Hay ausencias pequeñas, como la de dejar en blanco este blog por más de un mes.
Hay ausencias medianas, que se resuelven con una llamada telefónica.
Hay otras ausencias que son más largas y que duelen: la pérdida de memoria de una persona querida o los silencios indiferentes a la violencia.
Hoy es el día de recordar a las víctimas del holocausto. Por eso escogí esta foto a color. Para que el recuerdo no sea vago ni difuso ni congelado. Para recordar que hay vida pese a los adioses forzados de quienes tuvieron que perderlo casi todo.

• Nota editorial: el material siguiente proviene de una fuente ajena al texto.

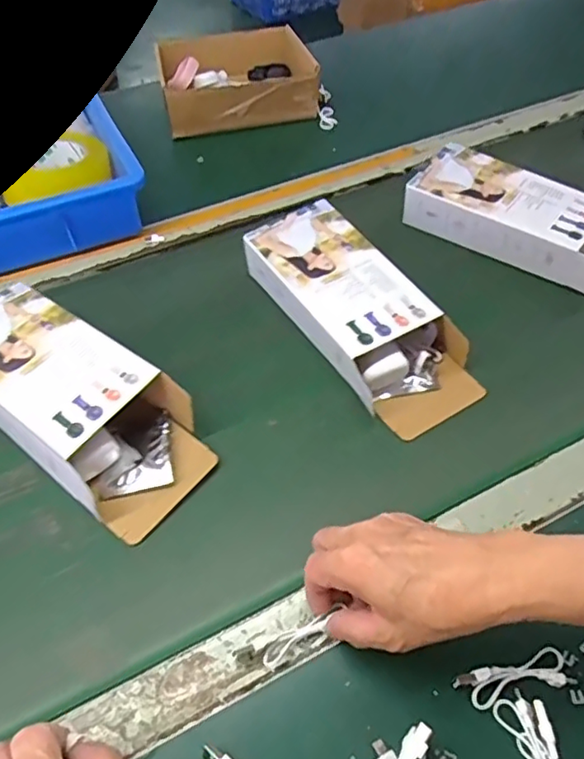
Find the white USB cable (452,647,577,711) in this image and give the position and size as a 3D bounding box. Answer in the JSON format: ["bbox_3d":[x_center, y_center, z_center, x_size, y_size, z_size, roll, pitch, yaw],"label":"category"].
[{"bbox_3d":[0.138,0.185,0.360,0.072,0.011,0.022,-13,54,-8],"label":"white USB cable"}]

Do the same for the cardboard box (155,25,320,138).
[{"bbox_3d":[-0.086,-0.446,0.856,0.219,0.060,0.223,-9,53,-6],"label":"cardboard box"}]

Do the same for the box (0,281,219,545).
[{"bbox_3d":[-0.180,0.018,0.485,0.264,0.054,0.109,31,59,22],"label":"box"}]

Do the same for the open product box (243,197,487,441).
[{"bbox_3d":[0.059,-0.064,0.546,0.107,0.054,0.256,-30,58,-20],"label":"open product box"}]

#WeRemember Hoy participamos de la #JornadaDeLaMemoria ¿Qué sobrevive a esta tragedia? Cuando leo en la prensa o incluso veo el plan de estudios de mi hija en el colegio alemán, confirmo que menos de lo que desearía. Los pocos sobrevivientes que pueden contar sobre los horrores se van extinguiendo con el paso de los años. Hay iniciativas como la del Museo del holocausto de Illinois de crear hologramas de los sobrevivientes para que nos cuenten a nosotros y a los que vienen relatos de su experiencia. Para que su recuerdo perdure, con la noble intención, de que no se repita.
Pero los humanos no aprendemos de las experiencias ajenas. A veces incluso, así las vivamos en cuerpo propio. Alemania vive el resurgimiento de brotes antisemitas, de un partido político que llama al genocidio cometido por los Nazis en la segunda guerra mundial «una cagada de pájaro» en la historia alemana.
La grandeza no está en minimizar los errores, sino en reconocer el dolor inflingido y corregirlo, a través de la memoria, a través de inculcar la empatía. Trabajar para que la sociedad recuerde que cruzar las líneas rojas del «no matarás» tiene implicaciones en el largo plazo.
Llevar la carga de una culpa histórica es parte de la identidad de los pueblos. En el caso alemán no hay construcción de su relato que no pase por el filtro de Hitler, de Auschwitz y de la banalidad del mal. En el caso de mi país (que no viene al caso en esto del holocausto, salvo por su negativa a recibir judíos que buscaban salvarse del horror) ese relato pasará por el tamiz de la guerra con sus bombas y sus pompas, de la desigualdad, de la corrupción desvergonzada y, en los últimos años, del fanatismo basado en la ignorancia y alimentado por figuras patriarcales. Pero no quiero perderme del mensaje.
Escuchar los testimonios de los sobrevivientes, recorrer los monumentos en su honor, visitar el Museo Judío, (tarea que repetí durante los días de Navidad en Berlín) y ver las arrugas en las piel que cuentan no solo la huella del pasado el tiempo, sino también sus infortunios, sus ansias de vivir y su suerte de pese a todo vivir para contar su historia. Son relatos marcados por las carencias: de alimento, de abrigo, de bienestar. Pero sobretodo hay una abundancia macabra de: huérfanos y viudas, de hombres y mujeres que se vieron sin vecinos, sin compañeros de trabajo, sin pueblo, sin cotidianidades, y casi sin aliento luego de sobrevivir a las injurias, a las torturas y a la inagotable «sed de experimentación» genética y social de sus verdugos. Somos capaces de tanto para ser nada. Exterminamos pueblos, segregamos al diferente, llenos de miedos a perderlo todo, cuando no teníamos nada.
Esa es la desgracia humana: la falta de empatía. La ausencia de comprender la otredad.